Bunions do not develop overnight. Usually, they start with the big toe slightly curving inwards. The bump gradually appears and becomes larger in size over time.

What causes bunions?

Generally, bunions form when the joints and tendons in your feet come under abnormal pressure and motion over a long period of time. This pressure and abnormal motion is often caused by the way way you walk and the shoes you wear.

Certain people are more likely to develop bunions simply because of their genetics, which is often the main underlying difference between those who develop bunions and those who do not.
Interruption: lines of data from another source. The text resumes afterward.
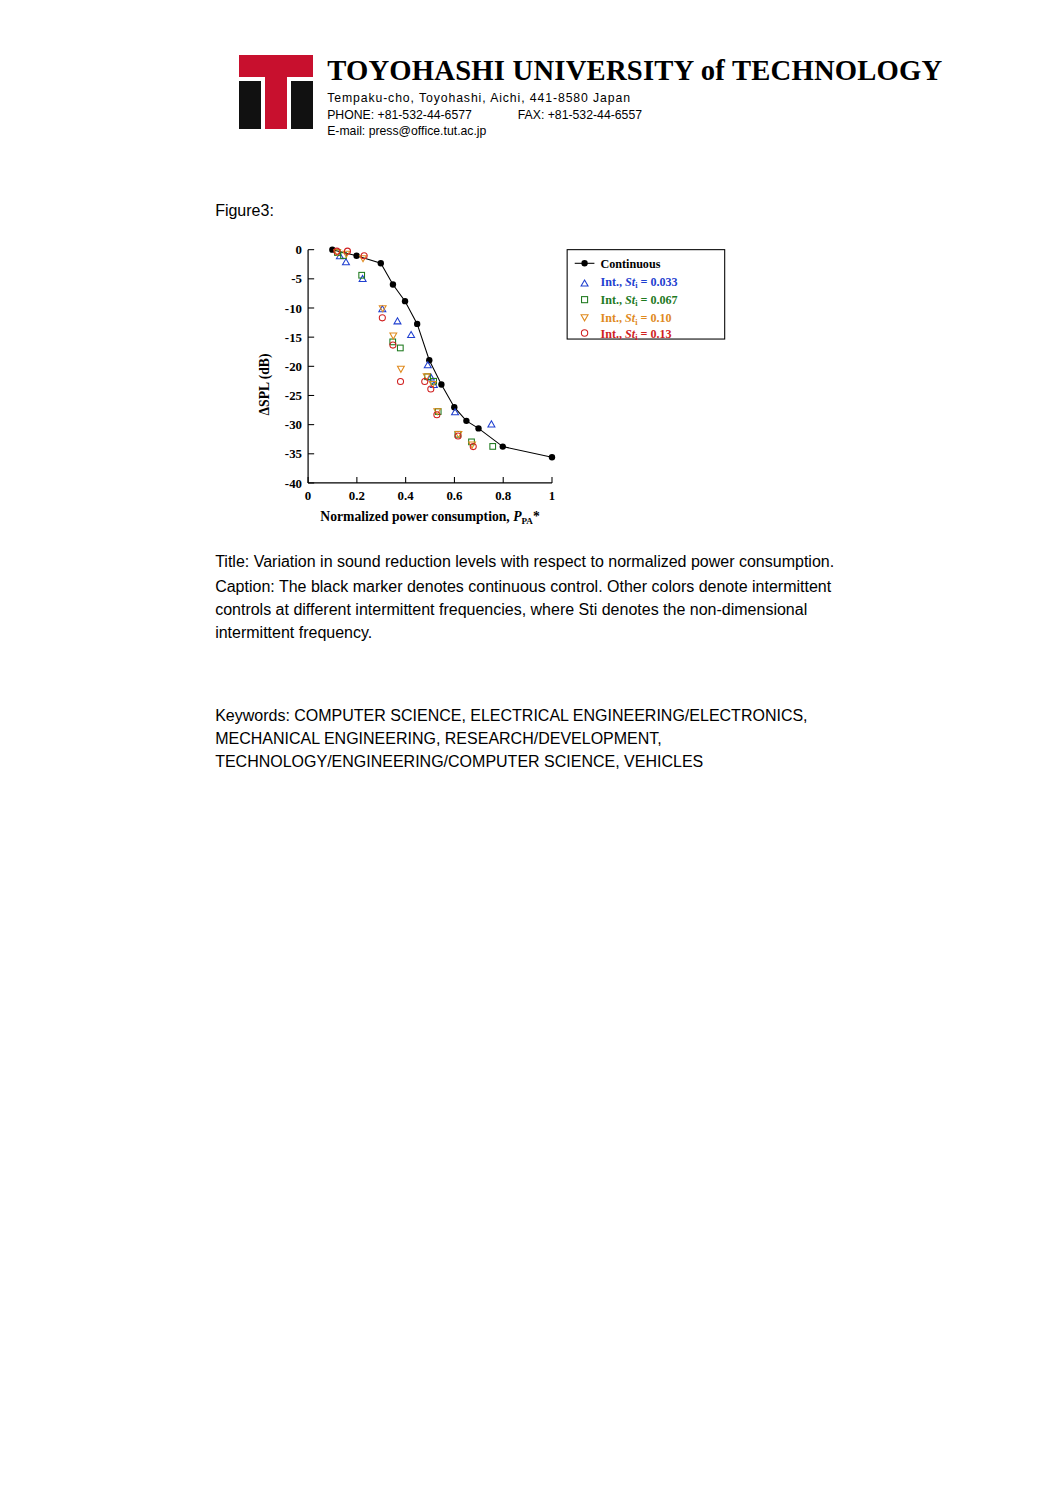TOYOHASHI UNIVERSITY of TECHNOLOGY
Tempaku-cho, Toyohashi, Aichi, 441-8580 Japan
PHONE: +81-532-44-6577 FAX: +81-532-44-6557
E-mail: press@office.tut.ac.jp
Figure3:
0 -5 -10 -15 -20 -25 -30 -35 -40 0 0.2 0.4 0.6 0.8 1 ΔSPL (dB) Normalized power consumption, PPA* Continuous Int., Sti = 0.033 Int., Sti = 0.067 Int., Sti = 0.10 Int., Sti = 0.13
Title: Variation in sound reduction levels with respect to normalized power consumption.
Caption: The black marker denotes continuous control. Other colors denote intermittent controls at different intermittent frequencies, where Sti denotes the non-dimensional intermittent frequency.
Keywords: COMPUTER SCIENCE, ELECTRICAL ENGINEERING/ELECTRONICS, MECHANICAL ENGINEERING, RESEARCH/DEVELOPMENT, TECHNOLOGY/ENGINEERING/COMPUTER SCIENCE, VEHICLES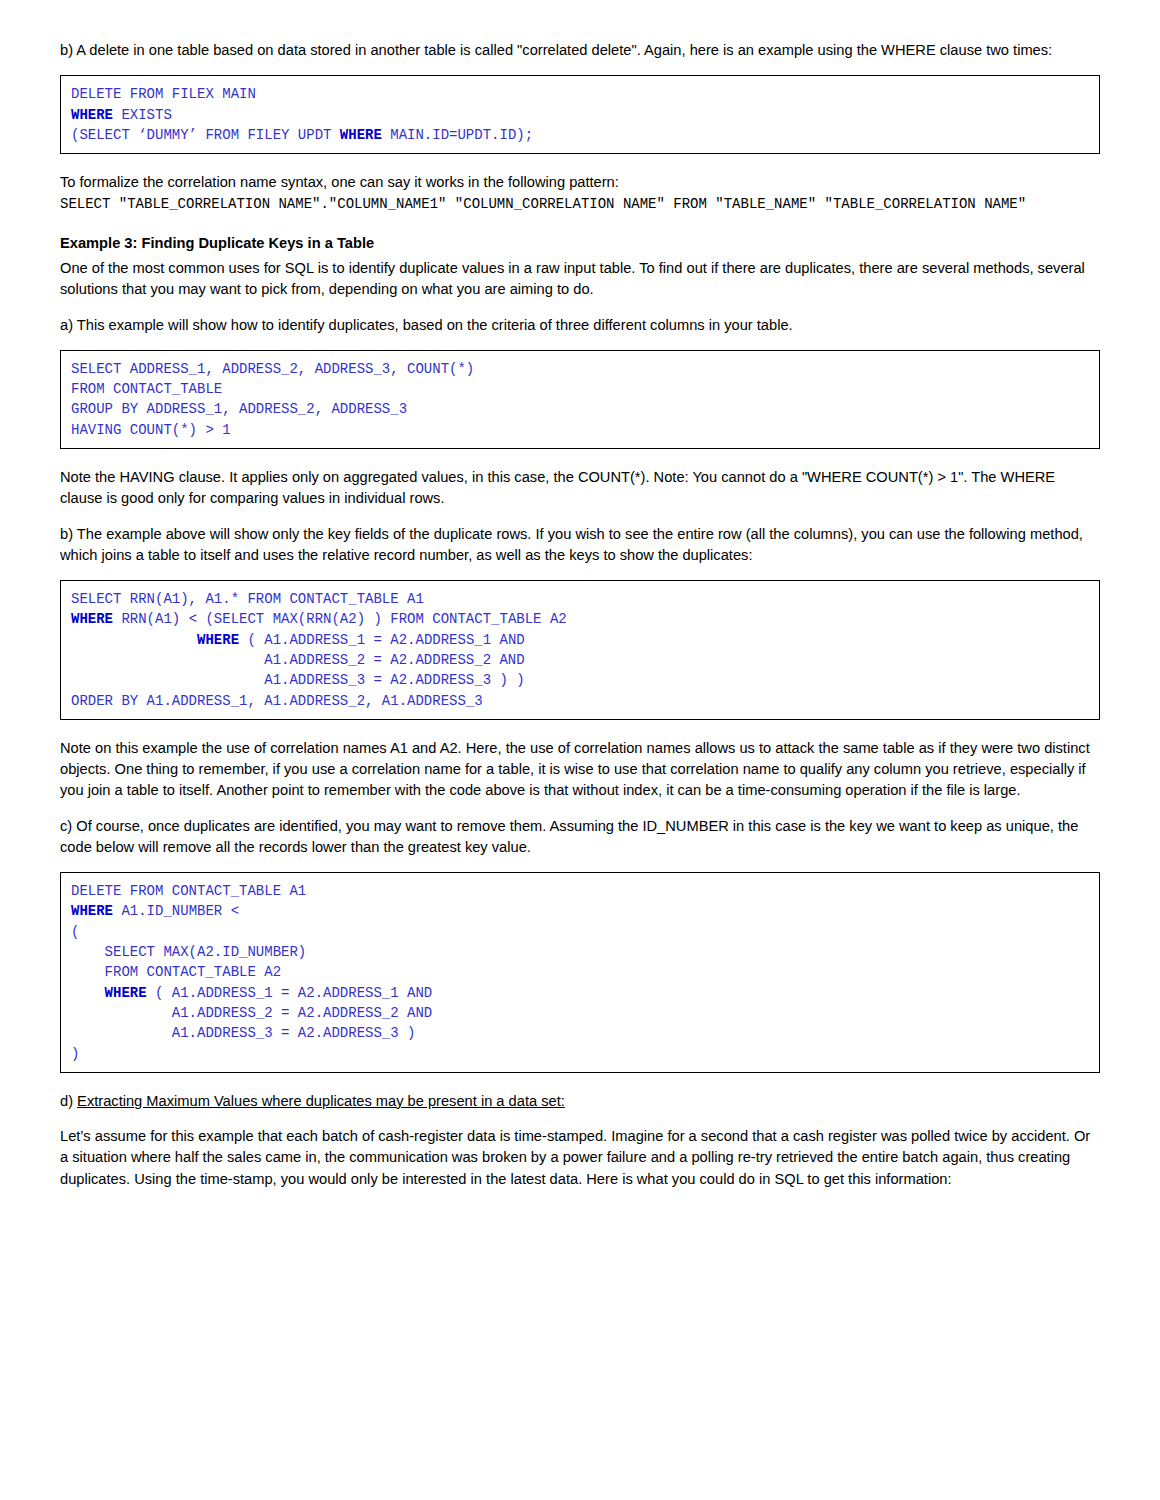b) A delete in one table based on data stored in another table is called "correlated delete". Again, here is an example using the WHERE clause two times:
DELETE FROM FILEX MAIN
WHERE EXISTS
(SELECT ‘DUMMY’ FROM FILEY UPDT WHERE MAIN.ID=UPDT.ID);
To formalize the correlation name syntax, one can say it works in the following pattern:
SELECT "TABLE_CORRELATION NAME"."COLUMN_NAME1" "COLUMN_CORRELATION NAME" FROM "TABLE_NAME" "TABLE_CORRELATION NAME"
Example 3: Finding Duplicate Keys in a Table
One of the most common uses for SQL is to identify duplicate values in a raw input table. To find out if there are duplicates, there are several methods, several solutions that you may want to pick from, depending on what you are aiming to do.
a) This example will show how to identify duplicates, based on the criteria of three different columns in your table.
SELECT ADDRESS_1, ADDRESS_2, ADDRESS_3, COUNT(*)
FROM CONTACT_TABLE
GROUP BY ADDRESS_1, ADDRESS_2, ADDRESS_3
HAVING COUNT(*) > 1
Note the HAVING clause. It applies only on aggregated values, in this case, the COUNT(*). Note: You cannot do a "WHERE COUNT(*) > 1". The WHERE clause is good only for comparing values in individual rows.
b) The example above will show only the key fields of the duplicate rows. If you wish to see the entire row (all the columns), you can use the following method, which joins a table to itself and uses the relative record number, as well as the keys to show the duplicates:
SELECT RRN(A1), A1.* FROM CONTACT_TABLE A1
WHERE RRN(A1) < (SELECT MAX(RRN(A2) ) FROM CONTACT_TABLE A2
               WHERE ( A1.ADDRESS_1 = A2.ADDRESS_1 AND
                       A1.ADDRESS_2 = A2.ADDRESS_2 AND
                       A1.ADDRESS_3 = A2.ADDRESS_3 ) )
ORDER BY A1.ADDRESS_1, A1.ADDRESS_2, A1.ADDRESS_3
Note on this example the use of correlation names A1 and A2. Here, the use of correlation names allows us to attack the same table as if they were two distinct objects. One thing to remember, if you use a correlation name for a table, it is wise to use that correlation name to qualify any column you retrieve, especially if you join a table to itself. Another point to remember with the code above is that without index, it can be a time-consuming operation if the file is large.
c) Of course, once duplicates are identified, you may want to remove them. Assuming the ID_NUMBER in this case is the key we want to keep as unique, the code below will remove all the records lower than the greatest key value.
DELETE FROM CONTACT_TABLE A1
WHERE A1.ID_NUMBER <
(
    SELECT MAX(A2.ID_NUMBER)
    FROM CONTACT_TABLE A2
    WHERE ( A1.ADDRESS_1 = A2.ADDRESS_1 AND
            A1.ADDRESS_2 = A2.ADDRESS_2 AND
            A1.ADDRESS_3 = A2.ADDRESS_3 )
)
d) Extracting Maximum Values where duplicates may be present in a data set:
Let’s assume for this example that each batch of cash-register data is time-stamped. Imagine for a second that a cash register was polled twice by accident. Or a situation where half the sales came in, the communication was broken by a power failure and a polling re-try retrieved the entire batch again, thus creating duplicates. Using the time-stamp, you would only be interested in the latest data. Here is what you could do in SQL to get this information:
If a lot of people in your family have bunions, it might mean your family is genetically predisposed to poor foot mechanics or an abnormal foot type. 

Especially if you do have an inherited foot shape the predisposes you to bunions, frequently wear shoes that put pressure on your feet -- those that are too tight or cause your toes to be pressed together -- can exacerbate the problem.

Learn more about the causes of bunions »

Symptoms of bunions

The primary symptom of a bunion is a firm protrusion on the outside of the foot at the base of the big (or great) toe.

People with a bunion often experience redness and swelling in their toe joints, and pain and restriction of motion in their big toe.

Bunions can also lead to the development of hammertoes or calluses on the ball of the foot, or corns due to overlapping first and second toes. 

Learn more about symptoms of bunions »

Bunion diagnosis

Doctors can typically diagnose a bunion just by looking at the foot. Once a bunion is spotted, X-rays are usually performed to determine how severe the changes to the bone are.